Pianist Ethel Leginska has often disappointed her audiences by failure to appear. Ethel Leginska, as conductor, has always been at the appointed dais at the appointed time. Last week Conductor Leginska broke her record, failed her public. The San Carlo Grand Opera Company had announced that she would conduct the last Saturday matinee of its Manhattan engagement. But soon they bickered. Conductor Leginska wished to lead not one but four performances. The San Carlo rebelledand at the scheduled Butterfly the audience watched the serviceable back of Carlo Peroni instead of the svelt velvet jacket and flyaway head of Leginska.
The afternoon was far from wasted, though, for the heroine was Hizi Koyke, a real Japanese. Exquisite, like a figure on a fan, she showed with the swaying of her body, the fluttering of her tiny hands a hundred little emotions beyond the reach of human voice. Three years ago she came to Manhattan, a child with a pretty little voice pinched into an Oriental mould. Edythe Magee took her in hand, grafted an Occidental instrument there, one almost as captivating as the girl herself.
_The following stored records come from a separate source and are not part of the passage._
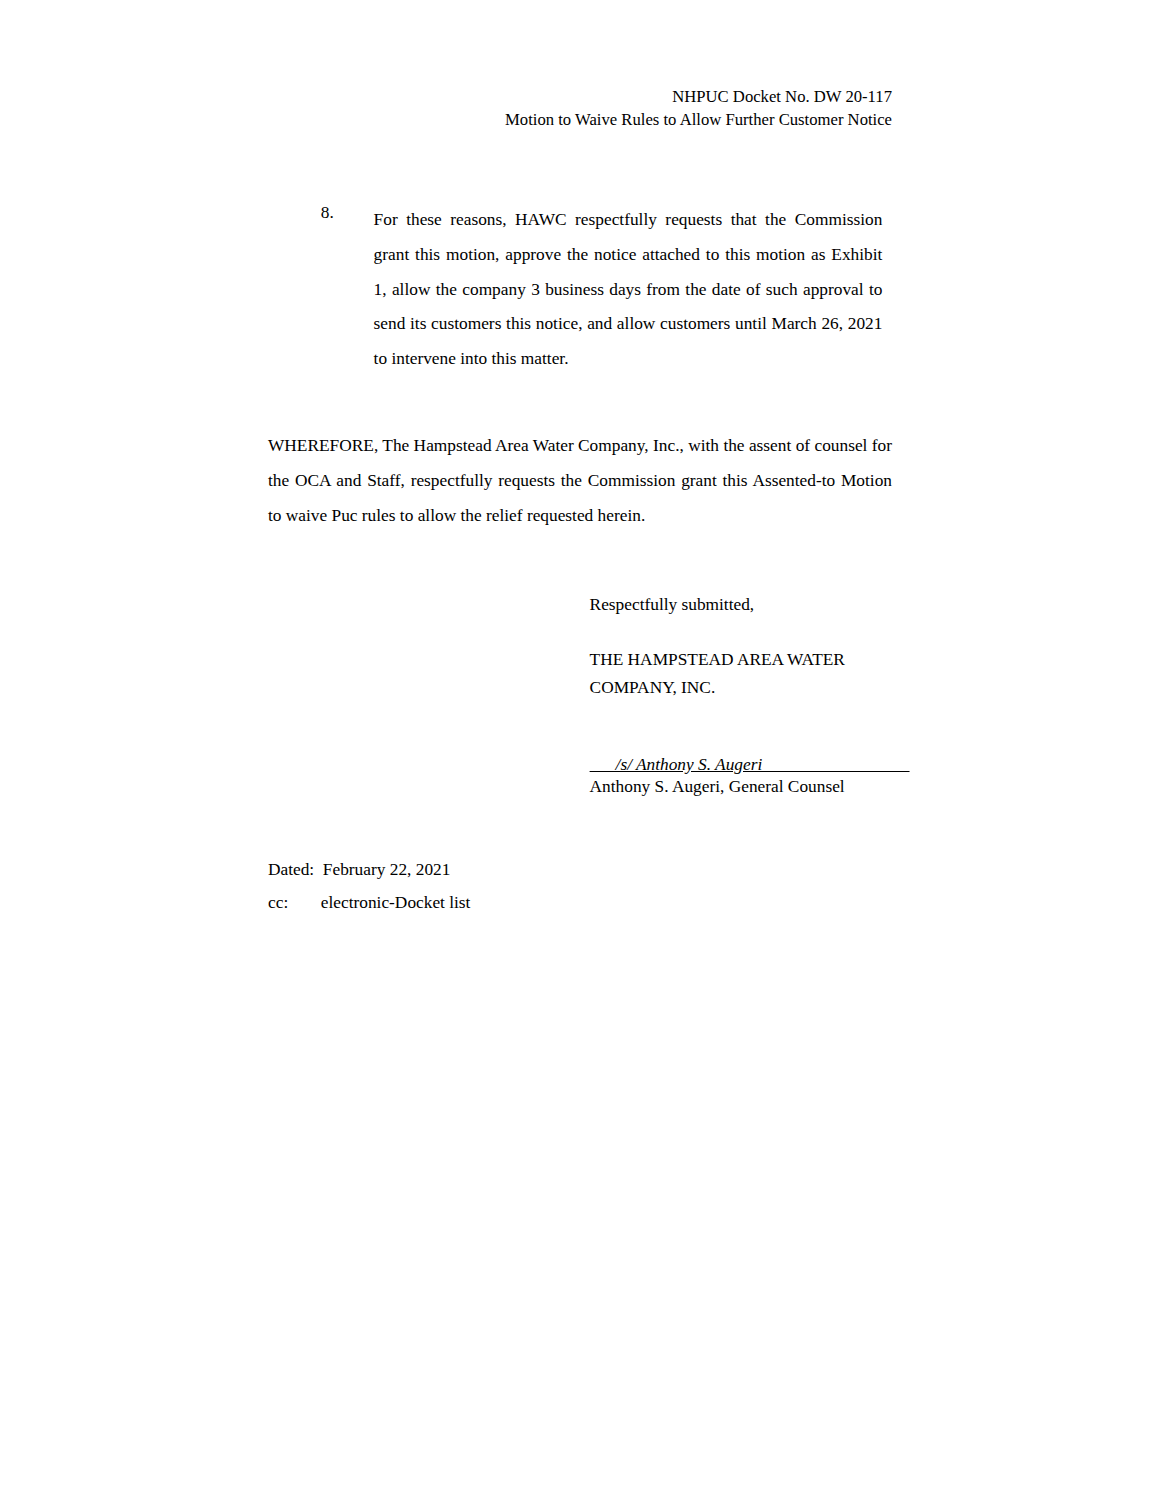NHPUC Docket No. DW 20-117
Motion to Waive Rules to Allow Further Customer Notice
8.
For these reasons, HAWC respectfully requests that the Commission grant this motion, approve the notice attached to this motion as Exhibit 1, allow the company 3 business days from the date of such approval to send its customers this notice, and allow customers until March 26, 2021 to intervene into this matter.
WHEREFORE, The Hampstead Area Water Company, Inc., with the assent of counsel for the OCA and Staff, respectfully requests the Commission grant this Assented-to Motion to waive Puc rules to allow the relief requested herein.
Respectfully submitted,
THE HAMPSTEAD AREA WATER COMPANY, INC.
/s/ Anthony S. Augeri
Anthony S. Augeri, General Counsel
Dated: February 22, 2021
cc:
electronic-Docket list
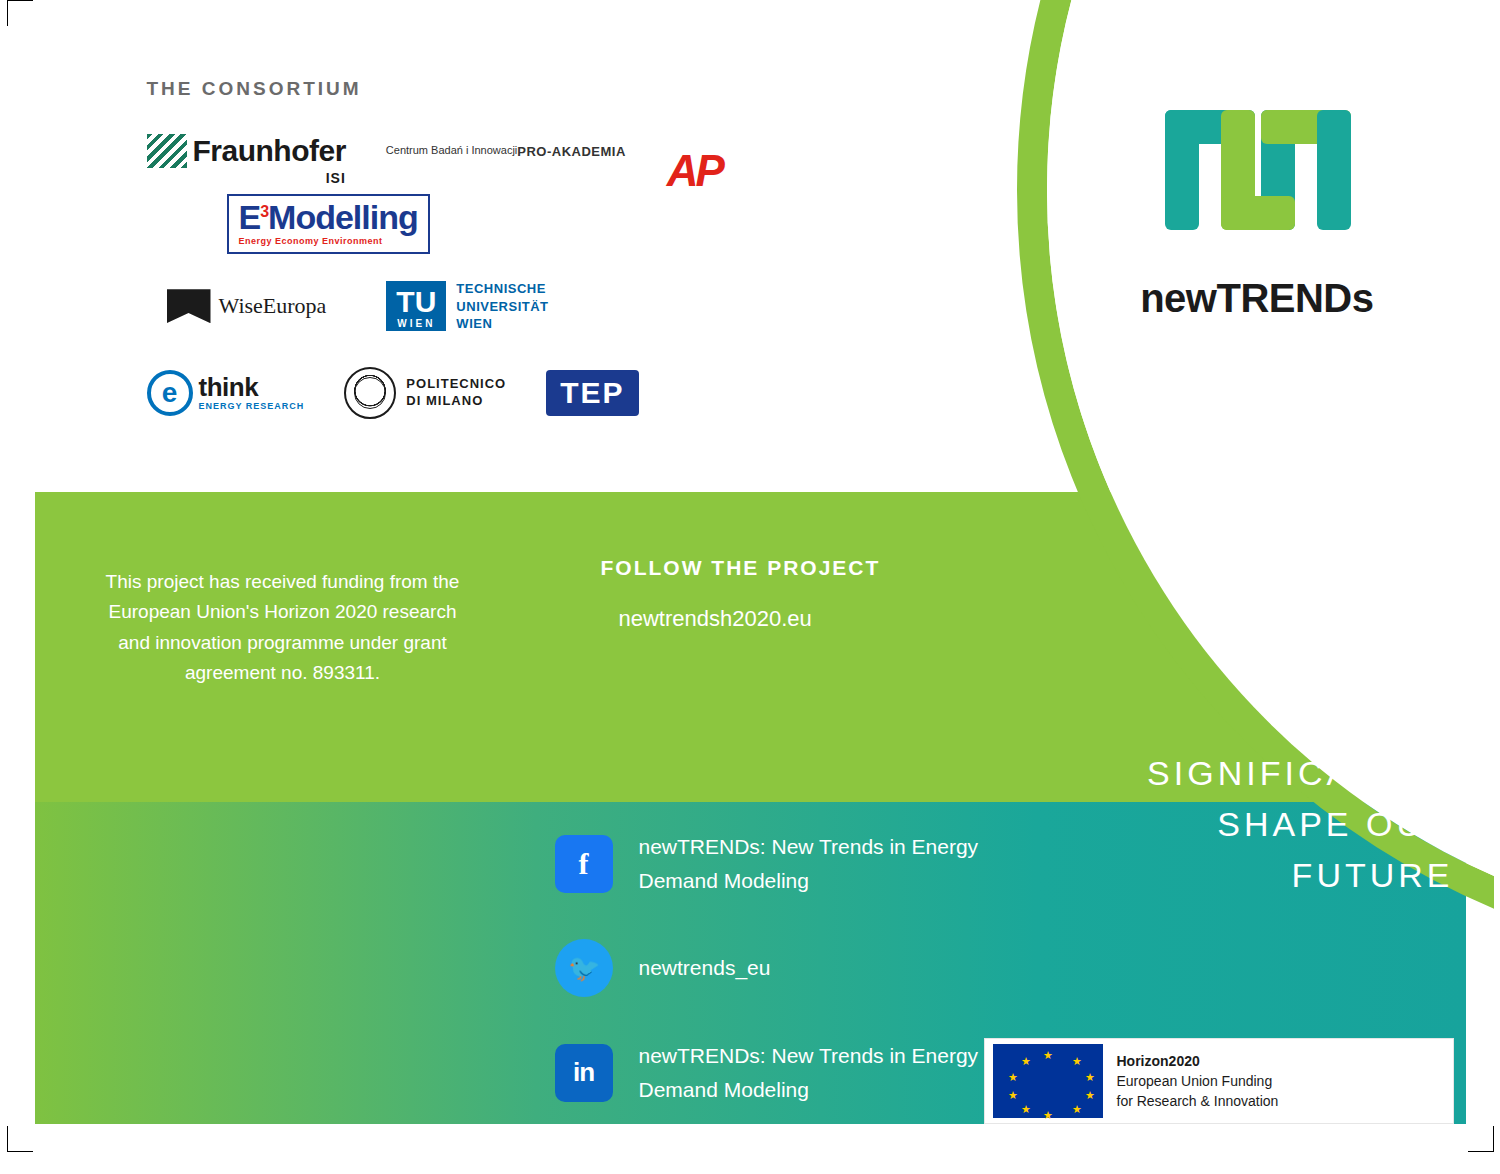The Consortium
Fraunhofer ISI
Centrum Badań i Innowacji
PRO-AKADEMIA
AP
E3Modelling
Energy Economy Environment
WiseEuropa
TUWIEN
TECHNISCHE
UNIVERSITÄT
WIEN
e
think
ENERGY RESEARCH
POLITECNICO
DI MILANO
TEP
newTRENDs
This project has received funding from the European Union's Horizon 2020 research and innovation programme under grant agreement no. 893311.
Follow the project
newtrendsh2020.eu
SIGNIFICANTLY
SHAPE OUR
FUTURE
f newTRENDs: New Trends in Energy Demand Modeling
🐦 newtrends_eu
in newTRENDs: New Trends in Energy Demand Modeling
★ ★ ★ ★ ★ ★ ★ ★ ★ ★
Horizon2020 European Union Funding
for Research & Innovation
A better showing was made earlier in the week by Emerson Whithorne, onetime (1907-09) husband of Conductor Leginska, whose New York Days and Nights had its first orchestral performance at the hands of the new Beethoven Symphony Orchestra. Critics liked his musical descriptions of a murky autumn morning on a ferry; of the chimes of St. Patrick blended with a Gregorian Chant; of Pell Street, Manhattan's Chinatown, and an old Chinaman playing on his single-stringed fiddle; of Greenwich Village and its weighty dramas made of little lives; of Times Square, its crowds, its glitter, its noise.